I have heard that the Equalizer is a great bow for short draws but I'd like to get some opinions from anyone that shoots one.

Let me hear it 

Thanks!

Emily


----------



## Sooner Girl (Aug 15, 2005)

I Do!!!!!


----------



## irefuse (Jan 5, 2006)

lol... I should have known that huh??? 

Do you likey? I've heard it's really the best bow to keep up with the guys in terms of speed/distance. Let me tell you why I'm really asking.

Was bucketed into Open Unlimited with all the guys... but if they're off by 2 yards they probably only fall from a 12 to a 10 on that target right? Me with my tiny bow... if I'm off by two yards I'm lucky to still get an 8 because I just lose so much distance. You know what I'm talking about?

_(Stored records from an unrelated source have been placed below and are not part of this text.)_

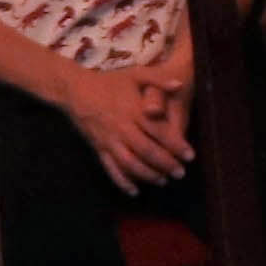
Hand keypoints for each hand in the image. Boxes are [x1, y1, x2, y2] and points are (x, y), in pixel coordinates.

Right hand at [35, 50, 188, 189]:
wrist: (75, 89)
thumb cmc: (109, 82)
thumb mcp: (135, 74)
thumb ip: (158, 79)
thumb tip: (180, 85)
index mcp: (133, 111)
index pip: (159, 132)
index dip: (176, 145)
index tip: (190, 156)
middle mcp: (122, 128)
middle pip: (147, 151)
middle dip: (166, 164)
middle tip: (181, 173)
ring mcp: (108, 140)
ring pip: (130, 163)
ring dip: (148, 175)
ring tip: (163, 181)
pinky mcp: (98, 149)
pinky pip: (110, 168)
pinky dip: (122, 182)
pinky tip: (134, 191)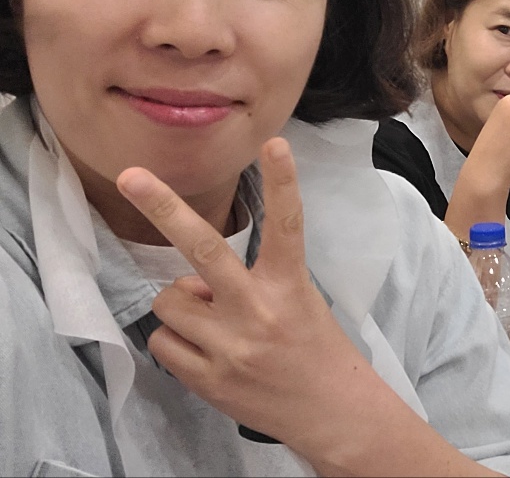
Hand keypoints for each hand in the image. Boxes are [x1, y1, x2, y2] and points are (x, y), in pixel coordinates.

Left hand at [117, 139, 391, 457]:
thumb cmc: (314, 348)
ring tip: (216, 327)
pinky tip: (209, 354)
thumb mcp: (297, 304)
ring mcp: (229, 345)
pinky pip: (163, 342)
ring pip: (170, 301)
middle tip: (131, 176)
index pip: (287, 226)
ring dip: (183, 308)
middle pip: (203, 249)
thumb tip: (188, 284)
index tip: (275, 144)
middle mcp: (258, 310)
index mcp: (289, 286)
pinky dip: (178, 343)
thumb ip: (244, 286)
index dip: (282, 183)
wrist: (332, 412)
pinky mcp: (207, 377)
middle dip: (163, 208)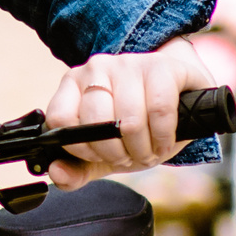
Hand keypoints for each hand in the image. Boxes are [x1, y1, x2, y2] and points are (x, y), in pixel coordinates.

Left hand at [44, 42, 220, 189]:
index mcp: (73, 83)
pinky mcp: (161, 66)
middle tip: (130, 156)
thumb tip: (57, 172)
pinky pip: (159, 110)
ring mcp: (128, 63)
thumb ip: (77, 169)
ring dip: (142, 149)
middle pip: (97, 122)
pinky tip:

So, does the Equalizer do good in that way? Have you noticed?


----------



## Sooner Girl (Aug 15, 2005)

irefuse said:


> lol... I should have known that huh???
> 
> Do you likey? I've heard it's really the best bow to keep up with the guys in terms of speed/distance. Let me tell you why I'm really asking.
> 
> ...



I shoot fixed pins, But that thing has some SPEED to it!!!! I love it, I think it would be a great Bow for you...It was the best chunk of change I ever spent


----------



## irefuse (Jan 5, 2006)

Sooner Girl said:


> I shoot fixed pins, But that thing has some SPEED to it!!!! I love it, I think it would be a great Bow for you...It was the best chunk of change I ever spent


Cool.. Thanks  That's what I wanted to know... I really love my Rintec... so if I move into something else I want to make sure it's worth it.


----------



## 3D Princess (Apr 3, 2006)

I shoot the Equalizer and LOVE it!!! I can now shoot on a much more competitive level than before! I have a 25.5 inch draw and pulling 46 pounds!


----------



## Baby Bow (Jan 10, 2006)

I shoot the Equalizer now to. No more Baby Bow for me. I love it. She's fast and smooth. I've got a 25 inch draw and shooting 40 pounds until I get a little stronger. I was stooting 36 pounds with my old bow. I could not be happier with this bow. I'm shooting the Equalizer as my 3D and hunting bow. I have a Hoyt Pro Elite on order for spots. I think the Equalizer would be a good spot bow to. I may not have ordered two had I have know how much I was going to love my Equalizer. I know I will be happy with bow though.


----------



## irefuse (Jan 5, 2006)

Awesome... good to hear! Thanks for the responses!


----------



## 3D Princess (Apr 3, 2006)

No problem!!!! That is what we are here for!


----------



## Baby Bow (Jan 10, 2006)

What do you ladies have for a bow case for your Equalizers. The case I have wont work for mine and I need to get a new case. I am hoping when my Pro Elite comes in that that one will fit so I don't have to get two new cases.


----------



## absolutecool (Mar 26, 2006)

*new bow*

I have an Allegiance and love it, my hubby got it for me for Christmas so it was a suprise. I have a 26.5 draw and shoot about 38 pounds and am getting about 260 fps. It isn't the Equalizer but it may be something to compare to. I shot my best score ever last Sunday, an even 250, I was pretty proud!!


----------



## 3D Princess (Apr 3, 2006)

Baby Bow said:


> What do you ladies have for a bow case for your Equalizers. The case I have wont work for mine and I need to get a new case. I am hoping when my Pro Elite comes in that that one will fit so I don't have to get two new cases.



It says "SE 44" on the case I am not sure if that is the brand or not, it was won at a bow shoot.


----------